Top of Input material

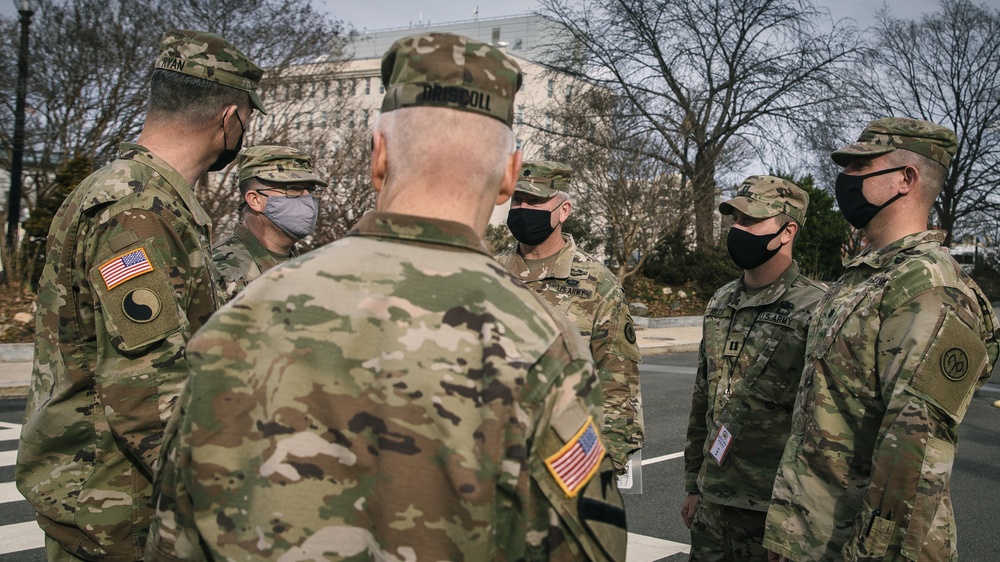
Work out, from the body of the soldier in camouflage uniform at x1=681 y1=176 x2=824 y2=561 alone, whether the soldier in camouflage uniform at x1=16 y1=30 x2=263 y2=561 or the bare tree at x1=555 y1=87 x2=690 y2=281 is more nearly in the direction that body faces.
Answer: the soldier in camouflage uniform

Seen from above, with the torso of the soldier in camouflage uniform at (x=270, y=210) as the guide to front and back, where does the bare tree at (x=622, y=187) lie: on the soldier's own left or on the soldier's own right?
on the soldier's own left

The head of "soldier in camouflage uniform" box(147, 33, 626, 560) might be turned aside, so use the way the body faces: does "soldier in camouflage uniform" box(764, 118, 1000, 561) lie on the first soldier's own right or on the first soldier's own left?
on the first soldier's own right

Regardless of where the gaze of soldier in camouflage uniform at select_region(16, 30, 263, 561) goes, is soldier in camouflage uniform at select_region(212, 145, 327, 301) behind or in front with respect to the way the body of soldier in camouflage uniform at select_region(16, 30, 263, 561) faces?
in front

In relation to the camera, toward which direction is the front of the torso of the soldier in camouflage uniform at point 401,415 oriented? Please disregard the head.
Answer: away from the camera

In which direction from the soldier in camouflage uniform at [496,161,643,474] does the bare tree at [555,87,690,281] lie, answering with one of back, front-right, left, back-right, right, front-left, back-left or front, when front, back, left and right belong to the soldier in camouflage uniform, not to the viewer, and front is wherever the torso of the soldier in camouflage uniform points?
back-right

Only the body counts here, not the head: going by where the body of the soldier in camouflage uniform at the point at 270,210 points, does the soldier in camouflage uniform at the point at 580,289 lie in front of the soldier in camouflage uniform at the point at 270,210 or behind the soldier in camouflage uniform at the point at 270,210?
in front

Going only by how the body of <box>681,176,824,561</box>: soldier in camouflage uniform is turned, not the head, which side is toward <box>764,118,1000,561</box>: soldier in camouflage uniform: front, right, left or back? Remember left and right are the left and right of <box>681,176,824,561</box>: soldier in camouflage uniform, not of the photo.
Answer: left

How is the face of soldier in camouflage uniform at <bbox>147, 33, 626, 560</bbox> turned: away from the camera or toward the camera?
away from the camera

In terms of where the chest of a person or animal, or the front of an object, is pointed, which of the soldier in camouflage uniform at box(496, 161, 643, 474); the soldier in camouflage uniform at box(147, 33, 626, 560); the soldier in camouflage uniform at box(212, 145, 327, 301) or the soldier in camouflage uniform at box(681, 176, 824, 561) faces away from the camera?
the soldier in camouflage uniform at box(147, 33, 626, 560)

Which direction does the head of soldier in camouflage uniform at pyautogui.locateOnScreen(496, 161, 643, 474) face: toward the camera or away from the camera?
toward the camera

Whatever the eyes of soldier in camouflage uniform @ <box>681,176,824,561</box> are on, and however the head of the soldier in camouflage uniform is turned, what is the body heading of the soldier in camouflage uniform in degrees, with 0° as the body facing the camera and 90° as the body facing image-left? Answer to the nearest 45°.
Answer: approximately 45°

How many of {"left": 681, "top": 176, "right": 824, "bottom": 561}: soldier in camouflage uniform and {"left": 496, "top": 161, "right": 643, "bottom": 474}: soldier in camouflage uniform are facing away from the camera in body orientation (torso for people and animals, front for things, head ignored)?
0

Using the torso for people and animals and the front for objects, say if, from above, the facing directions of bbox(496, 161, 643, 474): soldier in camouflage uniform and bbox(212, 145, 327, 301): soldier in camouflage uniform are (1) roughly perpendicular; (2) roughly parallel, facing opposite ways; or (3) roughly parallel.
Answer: roughly perpendicular

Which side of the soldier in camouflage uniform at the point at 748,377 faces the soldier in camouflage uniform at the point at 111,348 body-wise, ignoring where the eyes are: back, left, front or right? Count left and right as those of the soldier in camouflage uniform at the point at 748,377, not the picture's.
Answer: front

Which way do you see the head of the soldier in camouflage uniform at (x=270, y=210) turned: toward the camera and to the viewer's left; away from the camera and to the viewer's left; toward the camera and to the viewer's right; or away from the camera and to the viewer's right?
toward the camera and to the viewer's right

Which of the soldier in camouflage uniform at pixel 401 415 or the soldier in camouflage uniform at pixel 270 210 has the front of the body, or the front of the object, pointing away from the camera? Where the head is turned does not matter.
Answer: the soldier in camouflage uniform at pixel 401 415

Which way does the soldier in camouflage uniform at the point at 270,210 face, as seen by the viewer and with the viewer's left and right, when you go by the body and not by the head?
facing the viewer and to the right of the viewer
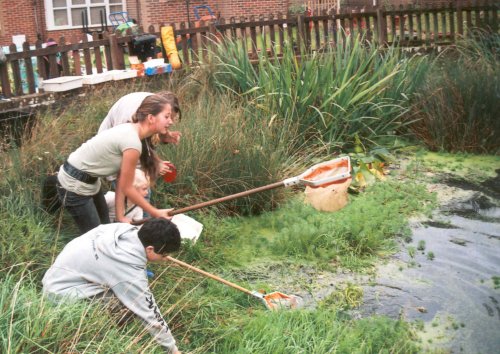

Bottom of Input material

■ **What you should do**
Pull out each line of the records that contains the string "pixel", and copy those lines in the order they appear.

■ **Answer space**
Which of the soldier in camouflage uniform at pixel 401 415 or the soldier in camouflage uniform at pixel 270 210 has the front of the body, or the front of the object, pointing away from the camera? Where the head is turned does not matter.
Answer: the soldier in camouflage uniform at pixel 401 415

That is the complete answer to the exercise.